We can definitely improve the docs a bit on this point.

But FWIW we totally agree with you. Finagle itself is a JVM library, and that worked well enough at Twitter [insert caveats here], but a big part of the reason we built linkerd is extending that model to non-JVM / polyglot services. There's SO much good stuff in Finagle... it would be a pity to confine it just to the JVM.

Yup. I do wish there were more work done on the actual client/server side (the P and C of "RPC"), too, something Linkerd can't solve for you, and which I believe Finagle does.

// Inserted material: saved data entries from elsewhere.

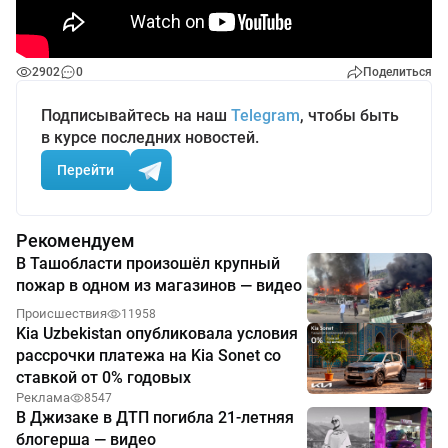
2902
0
Поделиться
Подписывайтесь на наш
Telegram
, чтобы быть
в курсе последних новостей.
Перейти
Рекомендуем
В Ташобласти произошёл крупный
пожар в одном из магазинов — видео
Происшествия
11958
Kia Uzbekistan опубликовала условия
рассрочки платежа на Kia Sonet со
ставкой от 0% годовых
Реклама
8547
В Джизаке в ДТП погибла 21-летняя
блогерша — видео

So far all our work has been JSON-over-HTTP, which is not performant. We've looked at gRPC and Thrift, but we've been dreading the prospect of having to pre-declare IDL, generate language glue and write client/server setup glue for every app.

At the moment, we're closing in on using NATS as a routing proxy, fulfilling a role very similar to Linkerd. Turns out it's fast enough that you can do RPC with it, and it seems very reliable. Language bindings are good to the point where you have to write almost no glue code. You have to pick a serialization format, and I think Msgpack might work well here.

I'm curious to hear what your experience with NATS will be. We haven't played with it. I do know that a ton of the work that went into Finagle was around resilience at scale: things like backpressure, circuit breaking, and generally tolerating slow, bad, or flapping servers. Personally I would want to see that sort of thing in any RPC system before using it at scale.
We're a small shop; each of our clusters are currently a couple dozen static servers at most. So we don't really do anything at what would be considered "at scale". For us, developer ease of use and performance is a higher priority.

But we're slowly moving towards a setup where we'll likely rely on autoscaling, and where we will likely need a more robust architecture.